_Collected data entries_.
....

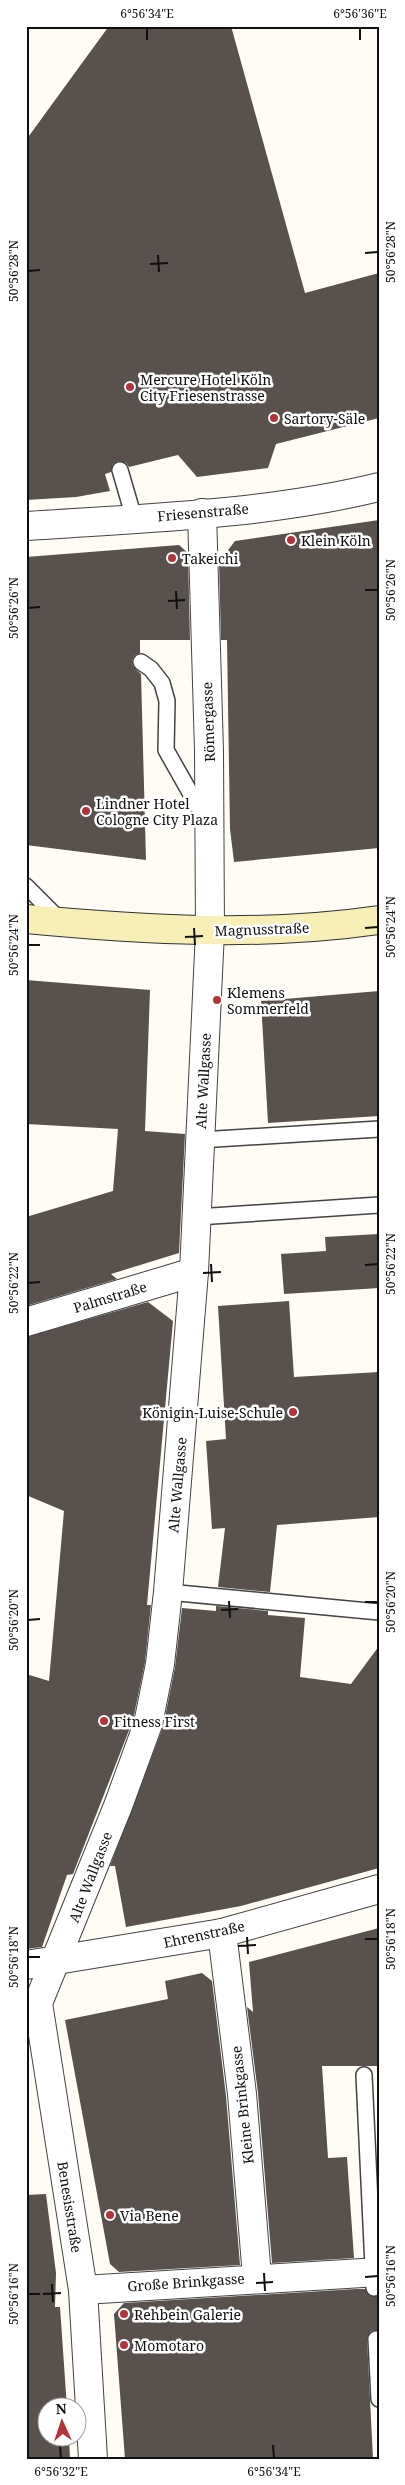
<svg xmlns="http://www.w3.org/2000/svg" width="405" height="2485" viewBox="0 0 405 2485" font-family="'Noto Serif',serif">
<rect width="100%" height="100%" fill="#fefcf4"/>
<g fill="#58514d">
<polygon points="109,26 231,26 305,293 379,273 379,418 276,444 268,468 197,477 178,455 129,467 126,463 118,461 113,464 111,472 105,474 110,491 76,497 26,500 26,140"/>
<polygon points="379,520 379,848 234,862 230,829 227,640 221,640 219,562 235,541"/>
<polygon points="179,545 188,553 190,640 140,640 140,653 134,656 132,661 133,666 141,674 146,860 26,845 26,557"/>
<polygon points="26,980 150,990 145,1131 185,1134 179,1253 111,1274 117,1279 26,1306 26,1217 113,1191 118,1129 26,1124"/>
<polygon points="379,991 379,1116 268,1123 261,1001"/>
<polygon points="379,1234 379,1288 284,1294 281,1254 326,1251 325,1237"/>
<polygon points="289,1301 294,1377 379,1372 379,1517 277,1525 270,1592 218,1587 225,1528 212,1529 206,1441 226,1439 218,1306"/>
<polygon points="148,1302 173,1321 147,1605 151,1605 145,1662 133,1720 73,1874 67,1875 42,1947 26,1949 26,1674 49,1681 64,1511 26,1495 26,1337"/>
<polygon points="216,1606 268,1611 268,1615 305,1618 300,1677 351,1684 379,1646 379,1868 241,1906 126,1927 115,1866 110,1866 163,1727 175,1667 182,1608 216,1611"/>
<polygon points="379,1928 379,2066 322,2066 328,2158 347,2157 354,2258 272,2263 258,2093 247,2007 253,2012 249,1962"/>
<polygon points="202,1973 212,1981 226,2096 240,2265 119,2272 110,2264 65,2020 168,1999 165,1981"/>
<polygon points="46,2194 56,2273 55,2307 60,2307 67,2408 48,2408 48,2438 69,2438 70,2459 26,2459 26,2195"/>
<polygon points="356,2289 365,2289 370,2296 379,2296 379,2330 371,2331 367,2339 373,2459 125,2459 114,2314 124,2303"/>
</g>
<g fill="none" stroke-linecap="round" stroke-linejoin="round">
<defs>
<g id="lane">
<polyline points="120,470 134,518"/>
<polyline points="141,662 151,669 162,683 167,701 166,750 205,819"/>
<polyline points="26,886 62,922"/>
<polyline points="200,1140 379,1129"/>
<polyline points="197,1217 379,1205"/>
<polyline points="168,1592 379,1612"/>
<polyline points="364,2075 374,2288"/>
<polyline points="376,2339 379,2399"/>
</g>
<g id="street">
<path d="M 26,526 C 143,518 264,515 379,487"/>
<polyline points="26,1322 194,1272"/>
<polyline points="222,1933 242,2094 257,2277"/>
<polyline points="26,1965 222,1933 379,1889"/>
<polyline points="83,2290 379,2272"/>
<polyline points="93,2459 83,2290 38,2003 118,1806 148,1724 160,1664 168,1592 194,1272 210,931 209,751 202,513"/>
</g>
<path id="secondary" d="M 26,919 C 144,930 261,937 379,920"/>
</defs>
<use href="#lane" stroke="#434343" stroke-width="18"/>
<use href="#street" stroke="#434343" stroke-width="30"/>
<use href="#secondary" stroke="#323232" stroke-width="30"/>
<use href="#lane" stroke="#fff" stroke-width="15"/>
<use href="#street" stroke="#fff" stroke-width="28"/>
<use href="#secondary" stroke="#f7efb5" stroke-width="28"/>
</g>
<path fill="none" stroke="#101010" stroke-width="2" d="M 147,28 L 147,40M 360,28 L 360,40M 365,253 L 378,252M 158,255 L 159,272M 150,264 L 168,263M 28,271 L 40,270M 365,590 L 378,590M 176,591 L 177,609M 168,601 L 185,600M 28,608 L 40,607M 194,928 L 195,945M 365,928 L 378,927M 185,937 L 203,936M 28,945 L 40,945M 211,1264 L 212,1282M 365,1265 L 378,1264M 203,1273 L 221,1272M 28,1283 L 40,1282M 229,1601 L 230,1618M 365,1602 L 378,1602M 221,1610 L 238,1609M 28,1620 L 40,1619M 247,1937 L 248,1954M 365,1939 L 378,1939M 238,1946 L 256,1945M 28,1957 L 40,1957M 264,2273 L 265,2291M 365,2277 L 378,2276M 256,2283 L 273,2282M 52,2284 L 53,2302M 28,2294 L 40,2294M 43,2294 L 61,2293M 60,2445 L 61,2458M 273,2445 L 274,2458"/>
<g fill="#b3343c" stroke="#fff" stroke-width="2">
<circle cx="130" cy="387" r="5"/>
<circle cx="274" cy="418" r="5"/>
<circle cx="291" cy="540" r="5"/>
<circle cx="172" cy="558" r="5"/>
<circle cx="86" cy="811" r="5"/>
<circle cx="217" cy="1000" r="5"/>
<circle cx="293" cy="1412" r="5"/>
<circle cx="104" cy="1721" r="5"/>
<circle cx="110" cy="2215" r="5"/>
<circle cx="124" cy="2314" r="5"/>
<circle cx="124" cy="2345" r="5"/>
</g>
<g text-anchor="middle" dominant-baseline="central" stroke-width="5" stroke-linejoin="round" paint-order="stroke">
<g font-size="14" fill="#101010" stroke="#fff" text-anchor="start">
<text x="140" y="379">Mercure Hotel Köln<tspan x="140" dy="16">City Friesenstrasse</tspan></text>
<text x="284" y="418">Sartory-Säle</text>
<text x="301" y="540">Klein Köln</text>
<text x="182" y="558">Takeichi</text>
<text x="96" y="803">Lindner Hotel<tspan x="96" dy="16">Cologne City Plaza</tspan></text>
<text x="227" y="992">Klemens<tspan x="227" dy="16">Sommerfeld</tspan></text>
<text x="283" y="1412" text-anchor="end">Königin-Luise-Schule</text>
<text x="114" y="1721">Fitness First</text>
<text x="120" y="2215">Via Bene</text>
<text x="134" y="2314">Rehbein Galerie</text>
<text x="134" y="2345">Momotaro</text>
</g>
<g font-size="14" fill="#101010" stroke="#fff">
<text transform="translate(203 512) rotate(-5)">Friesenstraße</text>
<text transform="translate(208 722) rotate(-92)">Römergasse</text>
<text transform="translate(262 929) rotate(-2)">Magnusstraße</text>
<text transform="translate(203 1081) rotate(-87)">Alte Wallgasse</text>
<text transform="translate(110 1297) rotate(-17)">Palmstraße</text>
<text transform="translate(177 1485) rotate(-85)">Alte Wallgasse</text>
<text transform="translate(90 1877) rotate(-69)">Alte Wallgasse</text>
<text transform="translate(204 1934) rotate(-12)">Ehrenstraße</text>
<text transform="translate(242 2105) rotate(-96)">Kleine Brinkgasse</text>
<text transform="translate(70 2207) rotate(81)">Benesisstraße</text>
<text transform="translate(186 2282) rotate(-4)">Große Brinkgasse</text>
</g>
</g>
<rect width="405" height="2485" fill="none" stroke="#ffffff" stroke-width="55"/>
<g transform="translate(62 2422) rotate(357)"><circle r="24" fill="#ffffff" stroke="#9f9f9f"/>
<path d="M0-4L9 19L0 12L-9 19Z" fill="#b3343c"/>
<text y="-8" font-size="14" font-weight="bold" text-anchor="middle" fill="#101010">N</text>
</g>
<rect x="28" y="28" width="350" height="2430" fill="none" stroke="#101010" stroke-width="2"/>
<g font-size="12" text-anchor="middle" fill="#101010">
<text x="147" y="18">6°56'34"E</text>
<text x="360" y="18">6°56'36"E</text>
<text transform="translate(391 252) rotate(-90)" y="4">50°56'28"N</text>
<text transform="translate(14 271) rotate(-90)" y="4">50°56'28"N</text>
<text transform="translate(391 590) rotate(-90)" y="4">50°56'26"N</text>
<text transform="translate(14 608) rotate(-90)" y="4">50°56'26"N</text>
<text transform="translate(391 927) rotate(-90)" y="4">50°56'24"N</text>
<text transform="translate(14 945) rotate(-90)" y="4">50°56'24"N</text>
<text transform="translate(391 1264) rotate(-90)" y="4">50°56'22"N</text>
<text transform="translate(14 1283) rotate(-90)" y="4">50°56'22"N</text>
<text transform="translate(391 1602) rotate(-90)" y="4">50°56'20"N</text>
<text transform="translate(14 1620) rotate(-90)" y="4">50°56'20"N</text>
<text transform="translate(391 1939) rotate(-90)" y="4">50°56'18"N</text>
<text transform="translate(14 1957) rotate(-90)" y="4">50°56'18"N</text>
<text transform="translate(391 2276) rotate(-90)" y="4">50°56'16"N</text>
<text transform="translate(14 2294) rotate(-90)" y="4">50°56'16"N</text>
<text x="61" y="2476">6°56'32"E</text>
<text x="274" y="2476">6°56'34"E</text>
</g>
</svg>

....

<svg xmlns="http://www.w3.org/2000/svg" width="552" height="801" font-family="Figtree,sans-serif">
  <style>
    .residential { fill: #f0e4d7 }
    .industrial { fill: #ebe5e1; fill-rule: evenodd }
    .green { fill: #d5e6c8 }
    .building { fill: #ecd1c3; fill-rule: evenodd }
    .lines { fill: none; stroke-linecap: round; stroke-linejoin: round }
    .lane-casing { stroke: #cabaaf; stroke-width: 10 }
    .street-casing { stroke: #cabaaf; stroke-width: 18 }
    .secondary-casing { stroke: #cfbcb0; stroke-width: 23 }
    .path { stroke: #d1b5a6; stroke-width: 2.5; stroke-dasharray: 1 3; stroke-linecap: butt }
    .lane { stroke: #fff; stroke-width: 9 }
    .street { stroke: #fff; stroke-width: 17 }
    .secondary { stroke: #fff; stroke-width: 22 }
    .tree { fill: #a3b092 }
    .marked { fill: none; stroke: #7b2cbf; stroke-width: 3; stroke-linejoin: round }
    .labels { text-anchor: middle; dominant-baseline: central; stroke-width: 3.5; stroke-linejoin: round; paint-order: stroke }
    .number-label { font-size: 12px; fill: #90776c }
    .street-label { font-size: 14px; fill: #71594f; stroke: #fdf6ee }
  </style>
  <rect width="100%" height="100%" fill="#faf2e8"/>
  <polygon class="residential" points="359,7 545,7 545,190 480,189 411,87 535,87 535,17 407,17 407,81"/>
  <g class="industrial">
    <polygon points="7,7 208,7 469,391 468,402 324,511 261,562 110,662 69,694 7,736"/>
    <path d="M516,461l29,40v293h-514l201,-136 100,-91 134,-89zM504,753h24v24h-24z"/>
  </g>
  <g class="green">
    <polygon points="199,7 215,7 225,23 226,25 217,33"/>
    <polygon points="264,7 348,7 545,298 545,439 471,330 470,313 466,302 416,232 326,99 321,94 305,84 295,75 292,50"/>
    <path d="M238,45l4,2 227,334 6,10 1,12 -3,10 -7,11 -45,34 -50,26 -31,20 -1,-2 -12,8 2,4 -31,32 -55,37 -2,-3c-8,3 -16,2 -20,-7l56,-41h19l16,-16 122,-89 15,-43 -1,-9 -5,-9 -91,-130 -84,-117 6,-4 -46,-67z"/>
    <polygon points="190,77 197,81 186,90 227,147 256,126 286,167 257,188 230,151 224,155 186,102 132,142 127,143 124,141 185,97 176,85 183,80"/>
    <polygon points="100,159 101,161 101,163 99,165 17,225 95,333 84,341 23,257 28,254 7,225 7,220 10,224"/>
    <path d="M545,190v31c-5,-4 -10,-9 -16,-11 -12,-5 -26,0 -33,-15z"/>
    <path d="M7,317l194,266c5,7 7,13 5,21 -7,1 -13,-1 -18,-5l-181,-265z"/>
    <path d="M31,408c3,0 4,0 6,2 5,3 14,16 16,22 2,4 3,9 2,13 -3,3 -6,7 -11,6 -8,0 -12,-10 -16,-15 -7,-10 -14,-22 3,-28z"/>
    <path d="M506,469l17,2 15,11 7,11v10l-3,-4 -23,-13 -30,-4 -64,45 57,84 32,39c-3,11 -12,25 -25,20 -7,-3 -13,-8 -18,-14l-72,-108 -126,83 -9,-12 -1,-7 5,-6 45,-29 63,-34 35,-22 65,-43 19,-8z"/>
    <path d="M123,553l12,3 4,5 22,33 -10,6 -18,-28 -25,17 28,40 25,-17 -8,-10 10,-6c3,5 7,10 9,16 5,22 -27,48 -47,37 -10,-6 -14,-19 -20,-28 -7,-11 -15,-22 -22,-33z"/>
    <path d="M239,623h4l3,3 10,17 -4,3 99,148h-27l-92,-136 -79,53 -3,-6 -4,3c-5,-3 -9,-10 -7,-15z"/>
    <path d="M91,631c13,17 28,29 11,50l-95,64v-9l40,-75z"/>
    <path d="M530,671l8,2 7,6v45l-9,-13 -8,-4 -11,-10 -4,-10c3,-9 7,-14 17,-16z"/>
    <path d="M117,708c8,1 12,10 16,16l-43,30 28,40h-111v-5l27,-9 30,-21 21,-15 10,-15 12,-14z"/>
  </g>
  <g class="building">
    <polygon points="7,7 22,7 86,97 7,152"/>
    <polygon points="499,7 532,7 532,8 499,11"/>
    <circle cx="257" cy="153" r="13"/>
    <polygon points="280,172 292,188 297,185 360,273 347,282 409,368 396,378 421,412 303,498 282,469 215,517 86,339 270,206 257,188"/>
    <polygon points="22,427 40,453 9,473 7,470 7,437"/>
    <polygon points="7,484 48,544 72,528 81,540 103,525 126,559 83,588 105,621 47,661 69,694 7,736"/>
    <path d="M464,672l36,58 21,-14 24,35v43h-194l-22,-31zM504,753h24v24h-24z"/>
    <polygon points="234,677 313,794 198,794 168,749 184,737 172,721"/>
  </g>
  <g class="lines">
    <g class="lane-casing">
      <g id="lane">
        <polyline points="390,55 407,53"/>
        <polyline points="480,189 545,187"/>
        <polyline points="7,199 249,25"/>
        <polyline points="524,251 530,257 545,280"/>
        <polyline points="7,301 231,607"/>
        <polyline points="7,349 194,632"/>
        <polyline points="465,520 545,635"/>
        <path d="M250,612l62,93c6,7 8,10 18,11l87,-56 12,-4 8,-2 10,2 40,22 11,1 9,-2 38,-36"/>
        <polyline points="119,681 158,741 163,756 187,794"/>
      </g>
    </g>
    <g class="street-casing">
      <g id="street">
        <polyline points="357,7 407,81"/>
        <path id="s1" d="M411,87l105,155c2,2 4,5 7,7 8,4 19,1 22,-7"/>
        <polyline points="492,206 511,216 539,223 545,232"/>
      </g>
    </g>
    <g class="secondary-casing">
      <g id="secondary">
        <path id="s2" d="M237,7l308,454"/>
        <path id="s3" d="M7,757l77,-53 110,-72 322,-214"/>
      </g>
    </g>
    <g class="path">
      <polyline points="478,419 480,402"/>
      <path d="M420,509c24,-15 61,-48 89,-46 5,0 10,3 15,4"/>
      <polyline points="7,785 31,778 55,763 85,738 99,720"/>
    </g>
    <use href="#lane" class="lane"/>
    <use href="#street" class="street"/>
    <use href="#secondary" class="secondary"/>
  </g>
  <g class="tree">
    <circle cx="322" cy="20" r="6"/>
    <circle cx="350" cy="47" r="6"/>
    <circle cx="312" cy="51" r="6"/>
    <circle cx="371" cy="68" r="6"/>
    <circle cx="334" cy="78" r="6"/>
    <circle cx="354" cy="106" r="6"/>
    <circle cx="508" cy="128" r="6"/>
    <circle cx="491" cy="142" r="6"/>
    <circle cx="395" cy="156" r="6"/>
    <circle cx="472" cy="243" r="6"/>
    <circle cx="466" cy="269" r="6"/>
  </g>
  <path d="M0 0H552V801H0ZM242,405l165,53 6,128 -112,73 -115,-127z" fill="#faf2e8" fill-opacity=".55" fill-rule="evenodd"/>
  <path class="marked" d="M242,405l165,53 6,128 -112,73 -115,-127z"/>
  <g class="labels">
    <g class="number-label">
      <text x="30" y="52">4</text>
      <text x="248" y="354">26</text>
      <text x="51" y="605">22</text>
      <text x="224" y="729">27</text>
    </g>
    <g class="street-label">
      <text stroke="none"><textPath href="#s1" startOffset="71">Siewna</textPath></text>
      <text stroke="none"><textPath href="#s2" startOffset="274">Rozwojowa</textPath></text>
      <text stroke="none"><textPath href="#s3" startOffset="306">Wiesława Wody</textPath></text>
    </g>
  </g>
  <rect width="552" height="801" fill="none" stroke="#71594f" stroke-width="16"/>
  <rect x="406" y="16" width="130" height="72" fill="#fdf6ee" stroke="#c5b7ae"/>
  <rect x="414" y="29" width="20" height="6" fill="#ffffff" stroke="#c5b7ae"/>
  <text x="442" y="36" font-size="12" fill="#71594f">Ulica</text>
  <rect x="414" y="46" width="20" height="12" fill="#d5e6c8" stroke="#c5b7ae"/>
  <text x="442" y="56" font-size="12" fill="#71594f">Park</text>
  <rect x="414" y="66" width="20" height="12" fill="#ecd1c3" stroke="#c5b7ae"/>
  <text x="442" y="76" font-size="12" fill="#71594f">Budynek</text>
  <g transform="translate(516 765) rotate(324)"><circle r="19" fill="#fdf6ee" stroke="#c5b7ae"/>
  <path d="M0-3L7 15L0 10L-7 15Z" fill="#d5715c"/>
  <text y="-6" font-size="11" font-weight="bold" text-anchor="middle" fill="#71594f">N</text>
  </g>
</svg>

....

_Task to carry out_.
Looking through the records, copy out every line in which the word "lines" is found.

_Finished exercise_.
    .lines { fill: none; stroke-linecap: round; stroke-linejoin: round }
  <g class="lines">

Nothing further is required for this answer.